Veeam Datalabs with Nsx-t

Veeam Datalabs is a powerful feature that can help your organization automatically validate your backup recoverability and integrity. However, setting Datalabs on your on-premises, or on the cloud environment, requires a very accurate network and routing configuration. Let’s simplify this topic.

In this blog post, I am going to take you through the steps you need to successfully configure the Veeam Datalab on a different subnet, and/or on a VMWare NSX-t. Throughout this blog, you will come to understand that the complexity is due to the network routing configuration, so mastering the network aspect of the configuration will help you successfully deploy and configure the Datalab on any network topology you may have.

Since VMware has been offering their services on Microsoft Azure, AWS and Google Cloud, I have become more interested in how to configure the Veeam Datalabs on these services; especially when we know that all these VMware services are using the VMware Nsx-t product at the network layer.

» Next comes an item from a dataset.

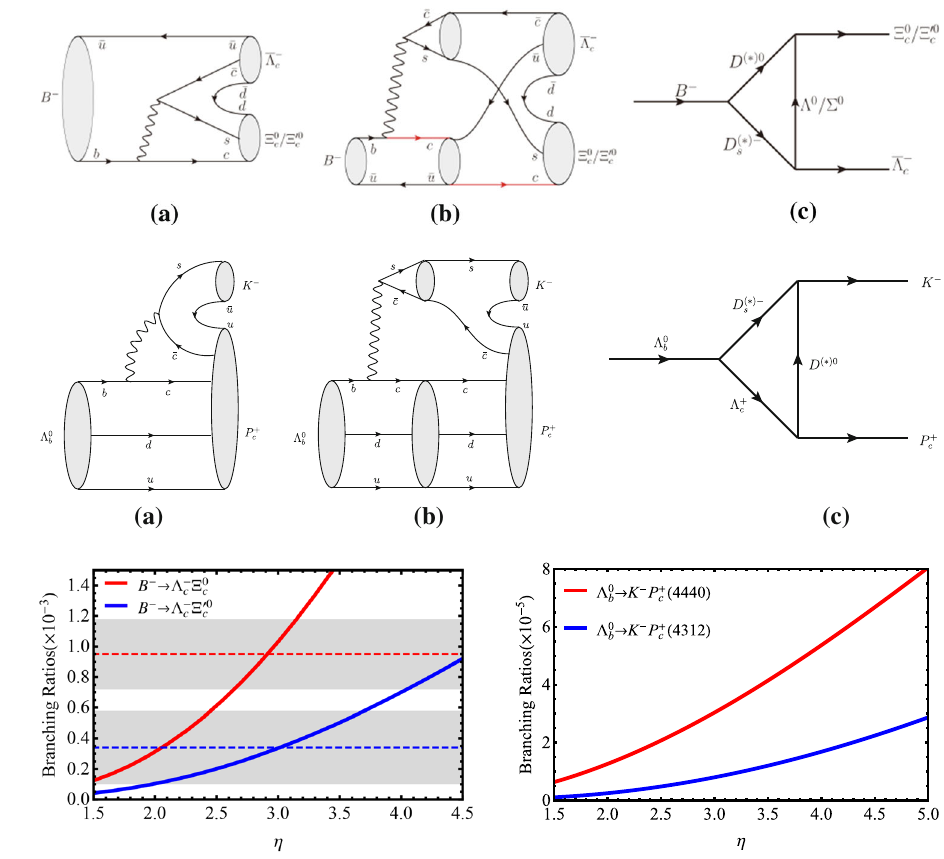
Fig. 4 The topological diagram, the quark-level diagram and the hadron-level triangle diagram of − (cid:3) ( (cid:3) ) 0 B − → (cid:2) c within c rescattering mechanism are given from the left to the right, respectively Fig. 5 Similar to Fig. 4 but for (cid:2) 0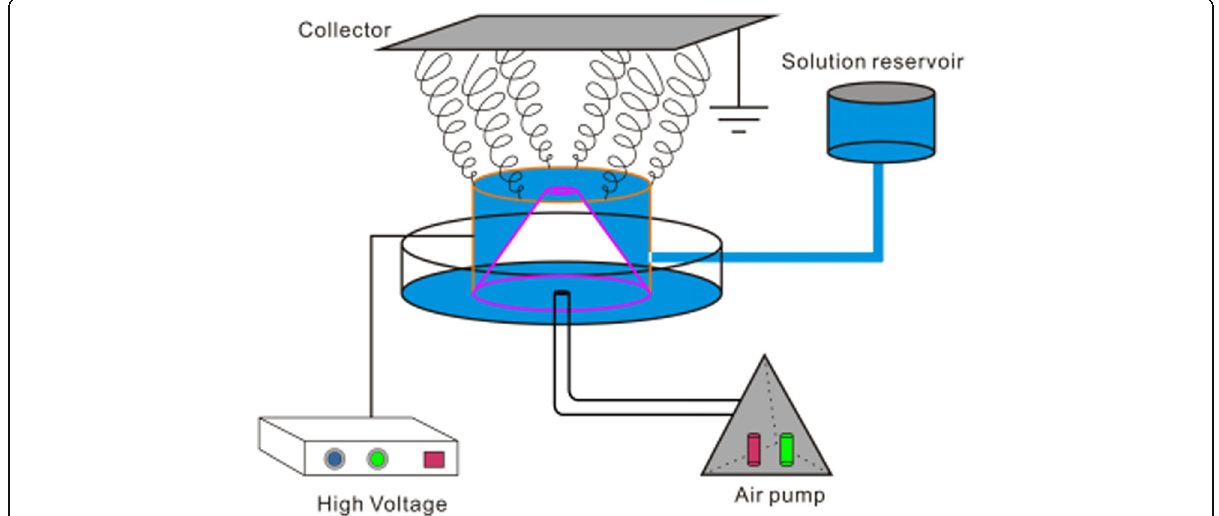
Fig. 1 Schematic of the MFSE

During my last weekend, I decided to try the Veeam Datalabs configuration in my lab and to document the process for anyone who is interesting to learn how to successfully configure such a scenario.

So let’s get started with a run through the following scenario:

Scenario:

The diagram below is the network configuration I’m using on my lab. These are the details of the scenario we will discuss on the blog today:

  • “33” subnet is the lab subnet
  • On this subnet I’m running:
    • Veeam VDRO server
    • Sql Server
  • On the VDRO Server:
    • Backup job
    • Restore Plan
  • The VDRO Datalabs:
    • Attached to the NSX-t
    • Demo_Segment

The Datalabs Configuration:

From the scenario presented in the previous section, our aim is to build our Veeam Datalabs on the Demo_Segment and to do so, we must configure and attach the Veeam Proxy application to this network and then assign an IP address to it. For this scenario, let’s decide that the IP address will be “192.168.88.20”:

For the networking configuration, I chose to use the “Advanced Single-host” configuration”. Then I created two Isolated networks as the VMs to be used to test the configuration with two NICs set up as follows:

One NICS is attached to a “Production network: ProdNetwork” and is mapped to “NSX_vlab-Prod”. There is no VLAN:

The second NIC is attached to “Production network: ProdSan”, and is mapped to “NSX_vlab-san”. There is no vlan:

The last configuration step in the creation of the Datalab is to assign the IP address for each network. For the first network, the production subnet default gateway IP address is: 192.168.33.1 and the Masquerade IP is: 192.168.98.0/D”:

For the second network, we will use the default gateway IP of “192.168.0.1” and the Masquerade IP is: 192.168.99.0/D”:

With the configuration we have just applied, our Veeam Datalabs is ready to be deployed, configured and ready for action as shown on the below diagram:

Prepare the Infrastructure – Routing:

As previously mentioned, following those steps outlined above will deploy the Veeam Datalab on the VMWare NSX-t environment. However, we must ensure that our traffic can beĀ  routed from the “Lab” subnet to the Datalab masquerade IPs; therefore, we must set static routes as follows:

  • On the default router gateway, we add the following two routes:
    • Forward traffic to 192.168.89.0/24, and
    • 192.168.99.0/24 to 192.168.33.9

  • On the 192.168.33.9 BGP router, we need to add the following static routes:
    • Forward traffic to 192.168.98.0/24, and
    • 192.168.99.0/24 to 192.168.88.20

and finally, on at the NSX-t side, we add static routes on the T1 router as follows:

Note: Next hops are to be set to 192.168.88.20 for both networks.

Testing:

Return to the Veeam VDRO server and run: Verity – Data Lab, we expect to see the following return indicating success:

Summary:

The above test proves that configuring the Veeam datalabs on VMWare NSX-t is possible; and that it can work without issues. Today, there are several public cloud services blocking access to the NSX-t manager; this blocking will make it difficult, if not impossible, to configure the Datalabs without the service provider assistance. However, if you are using NSX-t on-premises, then you are all set to go as just shown above. Whether on public cloud or on-premises, all it takes to configure Veeam Datalabs on NSX-t is to master the networking aspect of the configuration, as shown in this blog.